Karena di sana, saat saya menjalani “me time” versi saya, saya bisa menjadi diri saya, bermanfaat untuk orang lain. Saya mengenali sedikit demi sedikit potensi saya. Apa yang sebelumnya saya tidak tahu saya bisa, akhirnya saya tahu saya bisa. Dan apa yang sebelumnya saya tahu saya tidak bisa, akhirnya saya tahu saya bisa mempelajarinya lebih pelan.

Ada tujuan besar yang membuat saya berjalan ke arah ini. Saya belum tahu tujuan besarnya itu apa. Tapi saya tahu, Tuhan sudah menawarkan pilihan resign yang akhirnya saya ambil ini karena saya membutuhkan itu agar saya bisa mencapai tujuan besar yang Tuhan sudah siapkan.

Resign bukan berarti saya berhenti menjadi diri saya.
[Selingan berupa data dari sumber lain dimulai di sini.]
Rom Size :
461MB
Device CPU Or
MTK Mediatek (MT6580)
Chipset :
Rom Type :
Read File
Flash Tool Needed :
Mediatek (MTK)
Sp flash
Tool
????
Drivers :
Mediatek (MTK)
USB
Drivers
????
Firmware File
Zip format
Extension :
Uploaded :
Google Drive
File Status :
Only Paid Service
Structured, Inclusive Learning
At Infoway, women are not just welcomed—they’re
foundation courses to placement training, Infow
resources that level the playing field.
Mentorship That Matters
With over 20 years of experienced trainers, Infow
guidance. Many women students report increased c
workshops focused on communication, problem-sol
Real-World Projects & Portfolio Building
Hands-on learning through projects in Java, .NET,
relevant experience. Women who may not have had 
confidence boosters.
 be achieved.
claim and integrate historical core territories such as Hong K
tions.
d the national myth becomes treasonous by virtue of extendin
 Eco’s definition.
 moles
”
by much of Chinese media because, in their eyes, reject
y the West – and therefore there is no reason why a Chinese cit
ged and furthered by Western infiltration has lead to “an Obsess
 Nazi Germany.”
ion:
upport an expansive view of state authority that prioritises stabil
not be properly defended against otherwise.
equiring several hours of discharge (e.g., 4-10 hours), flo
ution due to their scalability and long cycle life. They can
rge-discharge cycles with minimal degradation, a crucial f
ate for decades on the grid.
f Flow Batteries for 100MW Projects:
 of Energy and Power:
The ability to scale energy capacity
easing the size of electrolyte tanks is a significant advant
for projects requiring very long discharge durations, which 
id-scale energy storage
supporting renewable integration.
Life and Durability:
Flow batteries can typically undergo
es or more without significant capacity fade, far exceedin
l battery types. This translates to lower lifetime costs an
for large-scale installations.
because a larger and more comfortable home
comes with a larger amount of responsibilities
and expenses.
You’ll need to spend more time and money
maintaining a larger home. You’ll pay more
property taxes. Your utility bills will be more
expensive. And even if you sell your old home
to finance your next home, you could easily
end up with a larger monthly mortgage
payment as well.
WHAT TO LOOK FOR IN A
Dan menjadi ibu rumah tangga penuh waktu bukan berarti harus selalu menuntut “me time” selayaknya orang lain yang bisa dengan mudah mencari me time dengan hal-hal yang menyenangkan dan mengenyangkan.
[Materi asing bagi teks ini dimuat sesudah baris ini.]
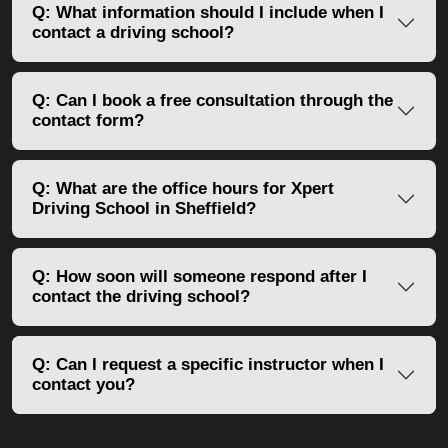
Q: What information should I include when I
contact a driving school?
Q: Can I book a free consultation through the
contact form?
Q: What are the office hours for Xpert
Driving School in Sheffield?
Q: How soon will someone respond after I
contact the driving school?
Q: Can I request a specific instructor when I
contact you?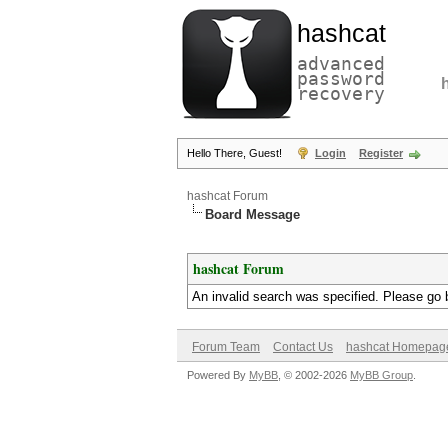
hashcat
advanced
password
recovery
Hello There, Guest!
Login
Register
hashcat Forum
Board Message
hashcat Forum
An invalid search was specified. Please go 
Forum Team
Contact Us
hashcat Homepag
Powered By
MyBB
, © 2002-2026
MyBB Group
.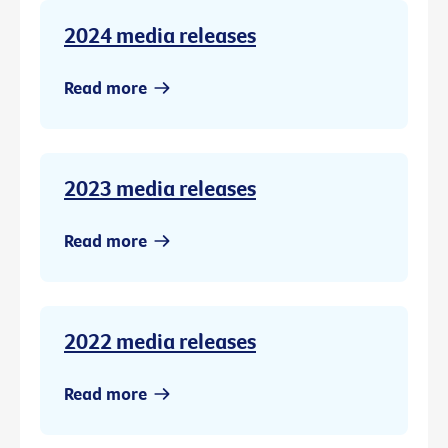
2024 media releases
Read more
2023 media releases
Read more
2022 media releases
Read more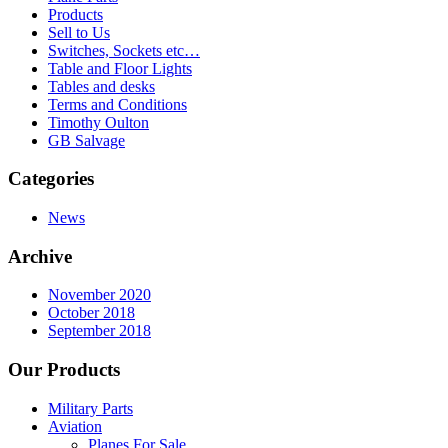
Products
Sell to Us
Switches, Sockets etc…
Table and Floor Lights
Tables and desks
Terms and Conditions
Timothy Oulton
GB Salvage
Categories
News
Archive
November 2020
October 2018
September 2018
Our Products
Military Parts
Aviation
Planes For Sale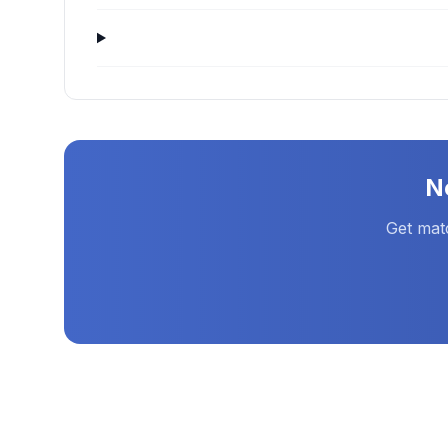
N
Get mat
Me time saya mungkin berbeda. Cerita resign Ibu juga mungkin berbeda.

Kita gak selalu harus sama, kan?

Salam,

Ika

5 Likes

Ibu, thanks for sharing. I need this :sob::sob::sob::sob: thanks for the beautiful words and insight :blue_heart:

1 Like

Salam kenal mba Ika, aku Innar. Cuma mau bilang saat aku resign 3th lalu aku juga berpikir hal yang mirip at some point dengan mba Ika, i know how it feel. Dan aku ngerasa tulisan mba Ika very inspiring - karena aku kesulitan mengungkapkan apa yg aku rasa dan pikirkan saat itu, eh sama mba Ika bisa ditranslate jadi kata-kata, jd aku ngerasa relate. Upaya2 mba mengaktualisasikan diri, join relawan, dan percaya bahwa ada tujuan besar lain setelah resign, couldn’t agree more. Dan jg setuju banget gak harus sama - masing2 kita unik. Aku yakin tujuan untuk mba Ika akan terungkap semakin jelas seiring waktu dan perjalanan - semangat mencari, menemukan, dan menjalani. Salam.

2 Likes

Halo Bu… Salam kenal. Terima kasih. Kita sama-sama bertahan dan berjalan ya Bu.